The completed yoke box. Rumble pad and toggle to momentary circuit board on the left. Game pad and a second toggle to momentary circuit board on the bottom on the right. The pitch spring set-up can be clearly seen. The pitch potentiometer sliding strip can also be seen.
So to make a long story short I used a real Piper yoke for my project. It was the most expensive part but well worth it. It had a tube fixed to it which had to go. I made a round wooden block to fill the hole and made sure it was a perfect fit. Attaching the threaded rod was a bit harder. I needed heavy duty washers to keep the wood from being crushed. The whole thing needs to be firmly tightened so it does not give way when under stress from the roll spring.
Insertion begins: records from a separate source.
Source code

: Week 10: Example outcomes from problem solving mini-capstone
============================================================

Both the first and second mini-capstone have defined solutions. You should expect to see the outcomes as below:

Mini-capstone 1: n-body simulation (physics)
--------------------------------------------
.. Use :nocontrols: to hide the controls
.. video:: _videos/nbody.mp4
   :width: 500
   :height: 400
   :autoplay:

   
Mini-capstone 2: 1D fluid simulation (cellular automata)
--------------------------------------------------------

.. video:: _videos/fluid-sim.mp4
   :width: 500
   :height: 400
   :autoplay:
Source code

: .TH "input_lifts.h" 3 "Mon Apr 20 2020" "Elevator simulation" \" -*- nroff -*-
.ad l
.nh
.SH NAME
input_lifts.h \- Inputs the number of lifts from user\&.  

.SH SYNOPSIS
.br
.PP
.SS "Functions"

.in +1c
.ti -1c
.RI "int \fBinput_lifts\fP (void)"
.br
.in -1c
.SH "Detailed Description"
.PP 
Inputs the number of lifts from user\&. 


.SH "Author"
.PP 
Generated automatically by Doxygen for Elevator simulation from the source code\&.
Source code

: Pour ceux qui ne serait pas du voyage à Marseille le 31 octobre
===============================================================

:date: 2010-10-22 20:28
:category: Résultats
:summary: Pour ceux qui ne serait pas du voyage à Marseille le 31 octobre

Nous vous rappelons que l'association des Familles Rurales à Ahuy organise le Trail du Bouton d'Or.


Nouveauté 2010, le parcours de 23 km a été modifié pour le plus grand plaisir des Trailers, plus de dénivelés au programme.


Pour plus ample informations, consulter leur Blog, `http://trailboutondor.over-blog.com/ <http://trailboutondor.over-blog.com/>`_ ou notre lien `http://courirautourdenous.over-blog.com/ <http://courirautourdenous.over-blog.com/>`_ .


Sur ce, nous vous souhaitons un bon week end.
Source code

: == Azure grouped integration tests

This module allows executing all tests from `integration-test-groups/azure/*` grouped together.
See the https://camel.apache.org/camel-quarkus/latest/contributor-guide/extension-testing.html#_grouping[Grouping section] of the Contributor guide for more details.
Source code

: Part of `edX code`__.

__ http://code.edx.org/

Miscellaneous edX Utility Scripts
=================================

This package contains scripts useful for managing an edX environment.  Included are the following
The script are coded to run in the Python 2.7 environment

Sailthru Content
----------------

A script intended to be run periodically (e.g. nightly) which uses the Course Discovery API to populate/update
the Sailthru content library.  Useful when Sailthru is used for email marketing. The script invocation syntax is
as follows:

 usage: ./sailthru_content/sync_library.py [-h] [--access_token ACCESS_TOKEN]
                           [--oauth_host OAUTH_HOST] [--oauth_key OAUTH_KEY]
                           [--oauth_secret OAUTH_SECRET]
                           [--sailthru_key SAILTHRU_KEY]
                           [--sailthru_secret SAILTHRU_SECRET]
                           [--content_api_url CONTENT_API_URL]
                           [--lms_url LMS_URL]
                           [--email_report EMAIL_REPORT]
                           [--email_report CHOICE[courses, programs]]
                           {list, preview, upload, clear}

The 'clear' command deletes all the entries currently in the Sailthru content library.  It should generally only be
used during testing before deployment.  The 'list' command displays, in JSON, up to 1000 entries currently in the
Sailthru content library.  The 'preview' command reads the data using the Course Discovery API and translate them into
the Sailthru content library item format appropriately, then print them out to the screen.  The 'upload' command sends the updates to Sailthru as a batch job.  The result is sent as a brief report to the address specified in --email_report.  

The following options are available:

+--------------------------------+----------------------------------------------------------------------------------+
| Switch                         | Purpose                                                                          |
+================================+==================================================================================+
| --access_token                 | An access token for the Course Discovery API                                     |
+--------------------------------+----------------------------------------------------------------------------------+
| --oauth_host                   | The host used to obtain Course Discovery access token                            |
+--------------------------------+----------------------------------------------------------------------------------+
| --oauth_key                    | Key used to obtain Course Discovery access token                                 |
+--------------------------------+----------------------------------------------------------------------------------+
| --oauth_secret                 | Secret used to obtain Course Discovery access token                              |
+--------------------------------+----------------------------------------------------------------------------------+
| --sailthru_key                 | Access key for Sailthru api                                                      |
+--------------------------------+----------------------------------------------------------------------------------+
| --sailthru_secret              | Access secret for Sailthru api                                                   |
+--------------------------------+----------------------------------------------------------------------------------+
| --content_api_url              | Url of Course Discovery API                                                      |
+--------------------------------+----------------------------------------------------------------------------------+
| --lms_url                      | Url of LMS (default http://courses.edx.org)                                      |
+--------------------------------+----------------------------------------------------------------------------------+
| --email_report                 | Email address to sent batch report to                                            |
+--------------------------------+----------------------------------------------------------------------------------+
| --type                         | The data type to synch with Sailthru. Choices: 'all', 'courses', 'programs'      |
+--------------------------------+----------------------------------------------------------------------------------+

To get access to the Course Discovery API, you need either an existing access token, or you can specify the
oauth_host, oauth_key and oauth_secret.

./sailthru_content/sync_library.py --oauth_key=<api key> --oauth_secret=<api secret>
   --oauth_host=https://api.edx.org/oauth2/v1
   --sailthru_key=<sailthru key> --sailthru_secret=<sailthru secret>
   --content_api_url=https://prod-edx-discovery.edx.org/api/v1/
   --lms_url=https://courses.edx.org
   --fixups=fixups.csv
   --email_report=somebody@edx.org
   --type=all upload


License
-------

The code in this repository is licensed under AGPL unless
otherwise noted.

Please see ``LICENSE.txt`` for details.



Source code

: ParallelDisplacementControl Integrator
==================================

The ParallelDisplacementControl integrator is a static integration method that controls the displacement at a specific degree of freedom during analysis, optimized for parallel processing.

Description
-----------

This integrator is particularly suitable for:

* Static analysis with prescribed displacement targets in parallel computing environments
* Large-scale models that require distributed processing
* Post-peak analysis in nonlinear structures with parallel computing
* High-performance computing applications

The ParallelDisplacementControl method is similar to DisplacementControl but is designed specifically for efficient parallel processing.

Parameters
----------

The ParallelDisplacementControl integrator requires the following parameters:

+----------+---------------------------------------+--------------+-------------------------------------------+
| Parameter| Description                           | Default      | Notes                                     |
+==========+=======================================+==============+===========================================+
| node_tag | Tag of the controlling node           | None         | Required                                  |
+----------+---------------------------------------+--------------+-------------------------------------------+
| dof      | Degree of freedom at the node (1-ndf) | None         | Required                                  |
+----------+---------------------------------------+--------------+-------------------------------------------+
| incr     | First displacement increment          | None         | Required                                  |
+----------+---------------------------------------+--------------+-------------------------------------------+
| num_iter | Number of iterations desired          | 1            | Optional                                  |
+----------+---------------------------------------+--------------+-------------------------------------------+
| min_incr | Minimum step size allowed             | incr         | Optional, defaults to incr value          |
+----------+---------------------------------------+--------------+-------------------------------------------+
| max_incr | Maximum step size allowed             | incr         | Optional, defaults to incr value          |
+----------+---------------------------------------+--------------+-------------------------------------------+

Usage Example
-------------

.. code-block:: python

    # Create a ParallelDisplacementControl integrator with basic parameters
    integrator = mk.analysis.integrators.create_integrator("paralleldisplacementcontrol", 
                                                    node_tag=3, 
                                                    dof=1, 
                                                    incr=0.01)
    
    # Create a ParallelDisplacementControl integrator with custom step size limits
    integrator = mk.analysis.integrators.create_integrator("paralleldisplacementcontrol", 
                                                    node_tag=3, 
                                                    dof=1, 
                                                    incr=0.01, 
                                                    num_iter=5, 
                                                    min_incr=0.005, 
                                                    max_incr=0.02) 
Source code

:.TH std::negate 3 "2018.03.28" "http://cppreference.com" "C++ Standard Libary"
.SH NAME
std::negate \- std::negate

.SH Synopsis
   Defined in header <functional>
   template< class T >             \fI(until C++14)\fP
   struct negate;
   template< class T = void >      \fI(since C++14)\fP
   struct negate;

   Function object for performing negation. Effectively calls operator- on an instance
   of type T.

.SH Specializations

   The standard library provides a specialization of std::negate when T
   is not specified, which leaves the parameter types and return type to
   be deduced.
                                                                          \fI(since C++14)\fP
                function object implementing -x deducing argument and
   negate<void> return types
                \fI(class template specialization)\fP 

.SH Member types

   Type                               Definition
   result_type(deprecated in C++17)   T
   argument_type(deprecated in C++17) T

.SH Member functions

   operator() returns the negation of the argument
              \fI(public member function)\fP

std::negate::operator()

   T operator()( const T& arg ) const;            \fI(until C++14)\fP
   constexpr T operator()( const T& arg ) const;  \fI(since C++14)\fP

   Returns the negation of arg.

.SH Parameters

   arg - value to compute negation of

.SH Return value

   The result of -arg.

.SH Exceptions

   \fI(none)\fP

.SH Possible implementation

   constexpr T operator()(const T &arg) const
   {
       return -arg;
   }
Shown here is the yoke with horn extension on the left horn. Also the telephone type cables which provide the connections for the buttons on the yoke are visible. An external solution may not seem very tidy but it can be found on most real GA aircraft with buttons in the yoke.
Shown here is the other side of the yoke. The washer is clearly visible. The connector is still on the telephone wire; I use it for easy disassembly or maintenance. The female type is installed in the box.
This was made from copper alloy sheet. I was kind of proud after finishing this. The hole in the front side is for the original push to talk button which I installed but it is not functional. On the top are holes for the a/p and f/d functions. The big hole is for the pitch trim.
The yoke after the completion, I would add the extra switches at a later stage.